___ KUTIPAN SUMBER ___

Kalangan Komisi I DPR mensinyalir adanya penggelembungan dana dalam pengadaan pesawat tempur jenis Sukhoi TNI AU sekitar 40-100 persen.
Hal itu disampaikan anggota Komisi I dari FPG Joko Subroto dalam rapat dengar pendapat KSAU Marsekal Herman Prayitno dengan Komisi I DPR, di Jakarta, Senin (19/2).
Joko pun mendesak agar Mabes TNI AU mengkaji dan mempertanggungjawabkan pengadaan pesawat tempur tersebut sampai masalah penggelembungan dana itu dapat diselesaikan dan diklarifikasi.
"Saat ini kami menduga adanya mark-up yang cukup tinggi dalam pengadaaan Sukhoi yakni antara 40-60 persen, " ujar Joko.
Ia mengaku heran di saat anggaran pemerintah terbatas, TNI AU mampu membeli pesawat yang harganya relatif tinggi. "Hal itu penting mengingat kondisi anggaran pemerintah yang masih terbatas. DPR akan mendukung setiap kebijakan pemerintah dan TNI untuk meningkatkan kemampuannya, tetapi tetap harus dilakukan secara transparan dan akuntabel, " ujar Joko.
Hal senada diungkapkan oleh anggota Komisi I lainnya, Happy Bone yang mengatakan pembahasan pengadaan alutsista terutama yang mematikan seperti pesawat tempur harus dilakukan secara intensif dan mendalam antara TNI AU dan Komisi I DPR hingga pengadaannya benar-benar akuntabel sesuai dengan anggaran yang tersedia.
Ia menambahkan, transparansi dan akuntabilitas perlu untuk mendukung profesionalisme TNI, khususnya dalam pengadaan alat utama sistem senjata (alutsista).
"Kita mengharapkan ada pembicaraan yang mendalam dalam hal pengadaan alutsista, termasuk pesawat tempur Sukhoi, " katanya.

___ DATA YANG DIBERIKAN ___

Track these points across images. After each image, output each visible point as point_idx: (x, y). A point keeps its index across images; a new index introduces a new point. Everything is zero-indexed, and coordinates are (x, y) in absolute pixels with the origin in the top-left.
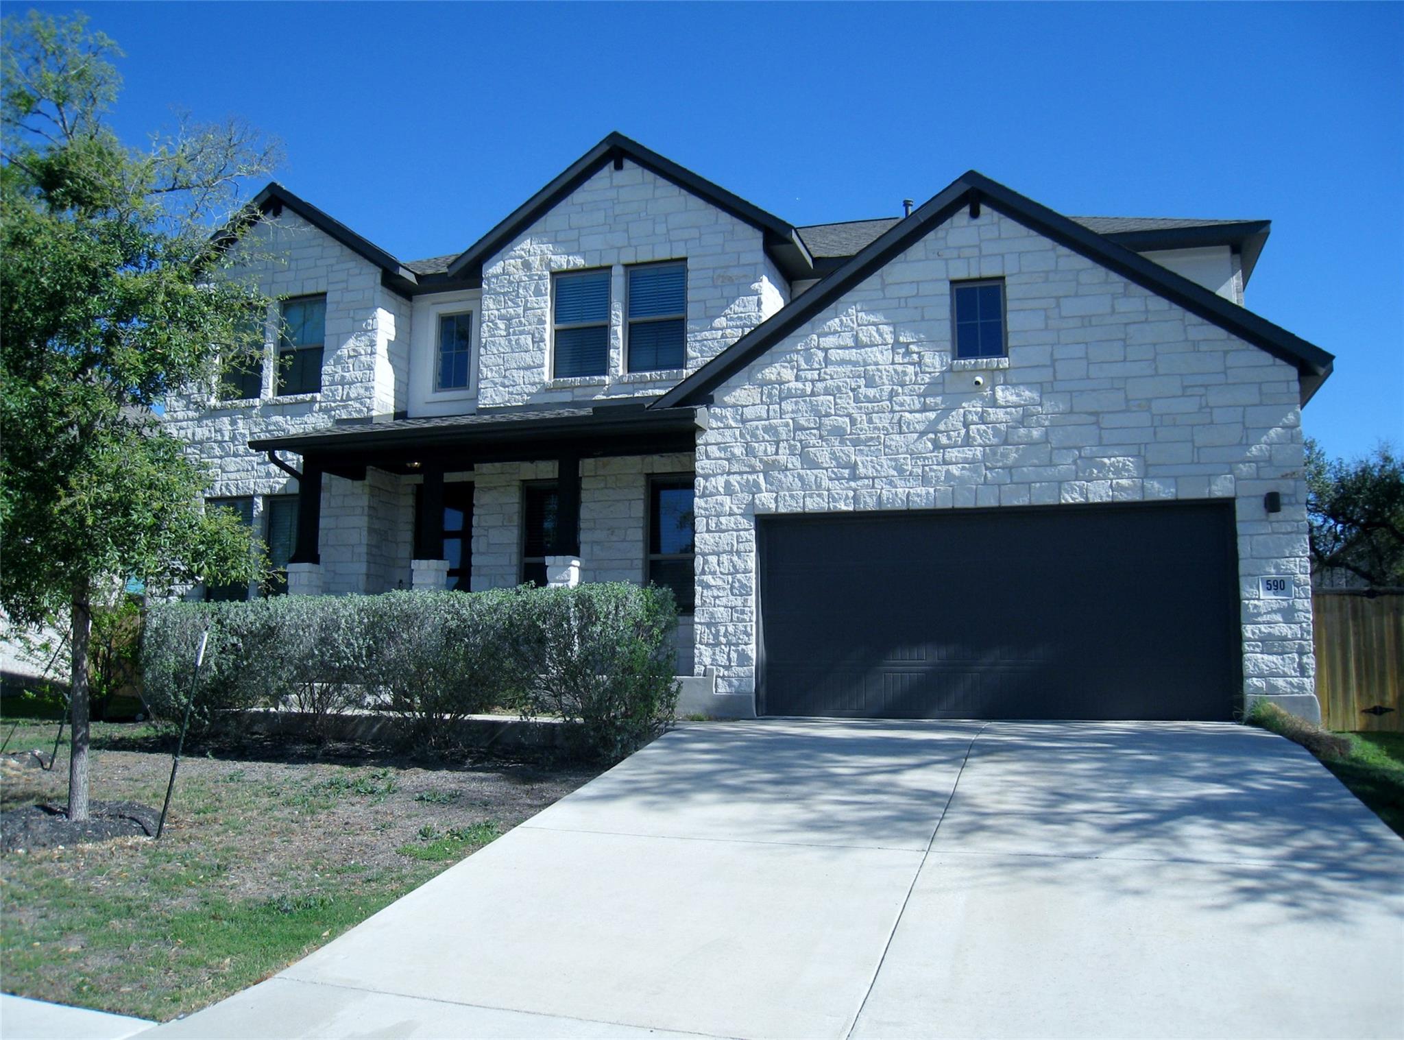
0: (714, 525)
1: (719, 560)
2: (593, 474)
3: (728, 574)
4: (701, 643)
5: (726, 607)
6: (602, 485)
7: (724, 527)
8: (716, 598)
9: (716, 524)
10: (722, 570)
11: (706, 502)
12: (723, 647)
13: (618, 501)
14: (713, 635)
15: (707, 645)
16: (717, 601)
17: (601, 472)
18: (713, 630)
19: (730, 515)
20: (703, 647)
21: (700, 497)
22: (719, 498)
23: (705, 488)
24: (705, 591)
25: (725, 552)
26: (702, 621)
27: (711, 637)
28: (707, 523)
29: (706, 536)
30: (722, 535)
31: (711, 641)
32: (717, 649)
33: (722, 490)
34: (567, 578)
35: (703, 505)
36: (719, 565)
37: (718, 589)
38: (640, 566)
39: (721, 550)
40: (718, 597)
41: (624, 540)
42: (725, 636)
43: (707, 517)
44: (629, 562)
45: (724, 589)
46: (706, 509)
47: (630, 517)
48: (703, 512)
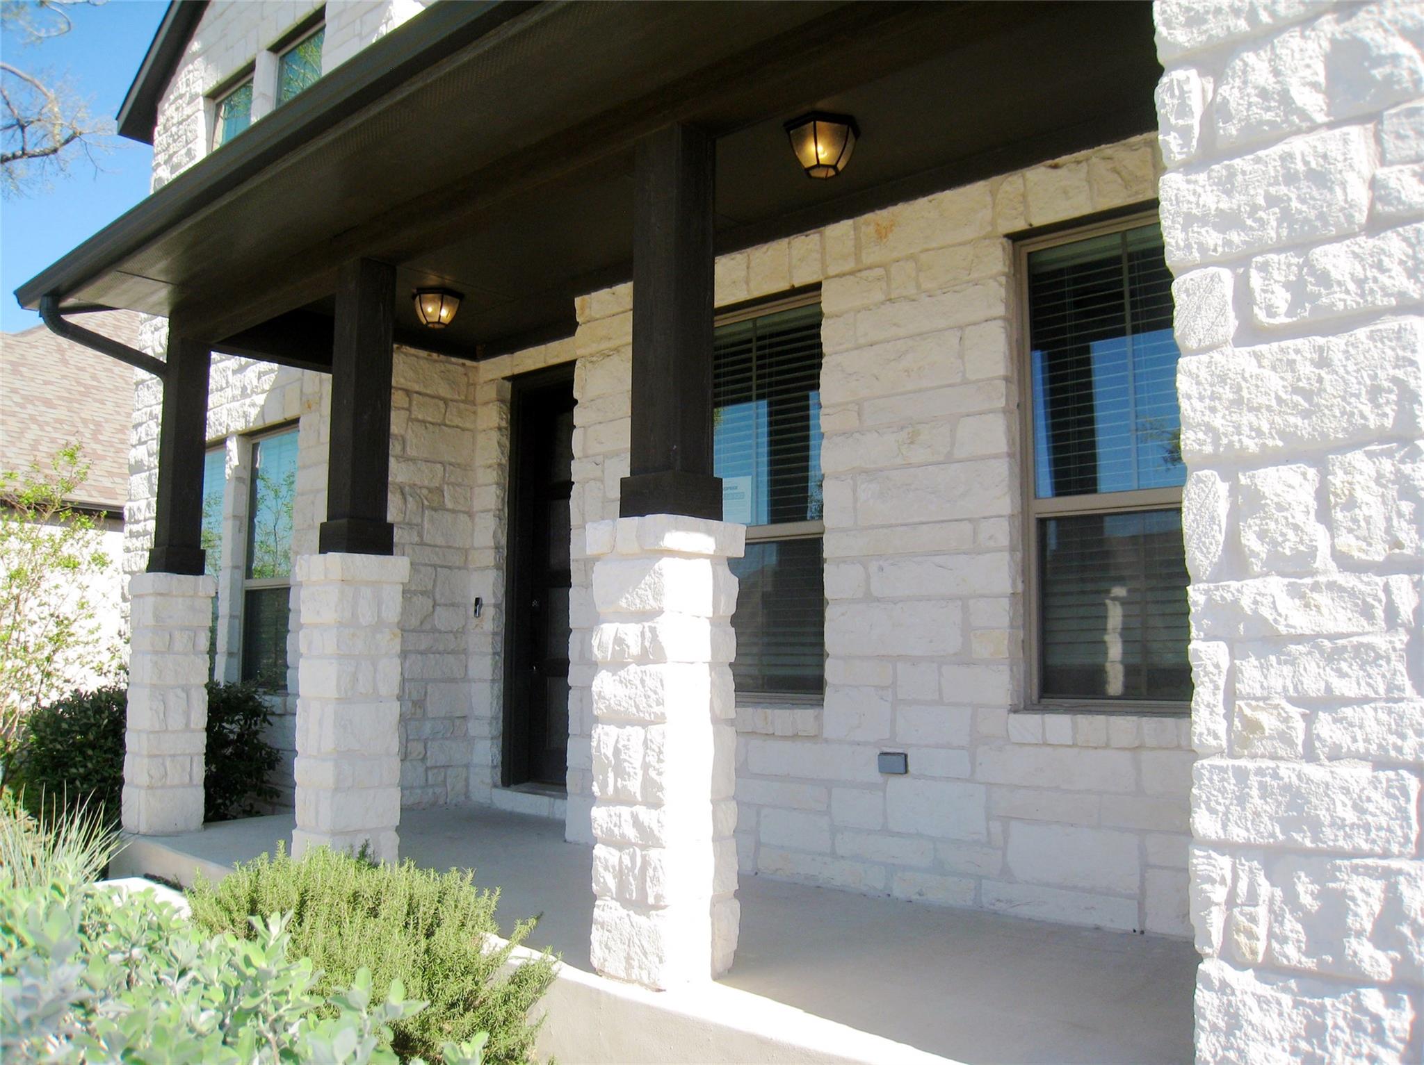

___

TUGAS YANG DIKERJAKAN: Menurut kutipan sumber, siapa KSAU yang hadir dalam rapat dengar pendapat dengan Komisi I DPR? Baris-baris data tidak berperan apa pun dalam pengerjaan ini.

JAWABAN TUGAS: Marsekal Herman Prayitno.